▸ **ACTIVITY**
In the text on states seeking execution drugs, what ruling do FDA officials cite to say their oversight does not cover drugs used for executions?

▸ **TEXT**

#####

A federal lawsuit in Arizona challenges the use of overseas drugs, saying they may be substandard and could lead to botched executions if they do not put an inmate to sleep properly.
The FDA would not comment on its role in helping either state.
The agency is required by law to assure the safety and effectiveness of drugs imported for medical purpose. But agency officials maintain that their oversight does not extend to drugs for executions, citing a 1985 Supreme Court ruling.
“Reviewing substances imported or used for the purpose of state-authorized lethal injection clearly falls outside of FDA’s explicit public health role,” agency spokesman Christopher Kelly said.
Records show many states have scrambled to find enough of the drug.
In Washington state, officials “called every community hospital in the state” until they found one willing to provide the drug last year, according to an internal California prisons department e-mail released by the ACLU.
When the prison system is looking for drug supplies, it’s common practice to contact local pharmacies, said Washington prisons spokeswoman Maria Peterson.
California tried to recruit private doctors who could procure the drug and went from state to state looking for supplies, including Arizona, Indiana, Nevada, Oklahoma, Texas and Virginia, records show.
The state also contacted dozens of hospitals and general surgery centers, Veterans Administration hospitals and the federal Bureau of Prisons. It even looked into obtaining a supply from Pakistan.

#####

(Figure understanding tasks)
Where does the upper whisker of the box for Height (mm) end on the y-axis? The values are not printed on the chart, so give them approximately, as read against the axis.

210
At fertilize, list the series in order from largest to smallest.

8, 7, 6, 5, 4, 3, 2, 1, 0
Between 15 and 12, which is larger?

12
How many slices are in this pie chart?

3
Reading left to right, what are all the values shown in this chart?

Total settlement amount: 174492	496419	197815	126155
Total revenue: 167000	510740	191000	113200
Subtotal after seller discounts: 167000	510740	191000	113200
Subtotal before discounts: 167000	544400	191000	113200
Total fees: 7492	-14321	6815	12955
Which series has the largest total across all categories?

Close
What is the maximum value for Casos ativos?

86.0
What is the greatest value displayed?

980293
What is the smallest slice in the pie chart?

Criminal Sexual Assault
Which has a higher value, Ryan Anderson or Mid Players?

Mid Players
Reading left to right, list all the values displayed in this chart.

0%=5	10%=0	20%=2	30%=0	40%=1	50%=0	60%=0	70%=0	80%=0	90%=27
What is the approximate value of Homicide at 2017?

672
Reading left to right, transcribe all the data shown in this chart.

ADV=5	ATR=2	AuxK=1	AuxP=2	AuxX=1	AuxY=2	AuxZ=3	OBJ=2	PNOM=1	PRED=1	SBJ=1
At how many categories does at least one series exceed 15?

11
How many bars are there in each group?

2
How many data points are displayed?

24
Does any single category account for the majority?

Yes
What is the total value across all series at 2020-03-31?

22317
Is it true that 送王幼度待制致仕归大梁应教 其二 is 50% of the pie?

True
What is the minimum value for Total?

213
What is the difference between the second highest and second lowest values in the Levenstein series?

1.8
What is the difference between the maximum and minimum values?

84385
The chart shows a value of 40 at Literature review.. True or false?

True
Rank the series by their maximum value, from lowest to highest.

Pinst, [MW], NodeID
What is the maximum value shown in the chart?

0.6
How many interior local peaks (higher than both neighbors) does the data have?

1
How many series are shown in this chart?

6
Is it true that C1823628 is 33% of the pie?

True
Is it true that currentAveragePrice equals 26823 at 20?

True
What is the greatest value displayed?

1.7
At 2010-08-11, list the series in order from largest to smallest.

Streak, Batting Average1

#####

▸ **OUTPUT BELOW**
A 1985 Supreme Court ruling.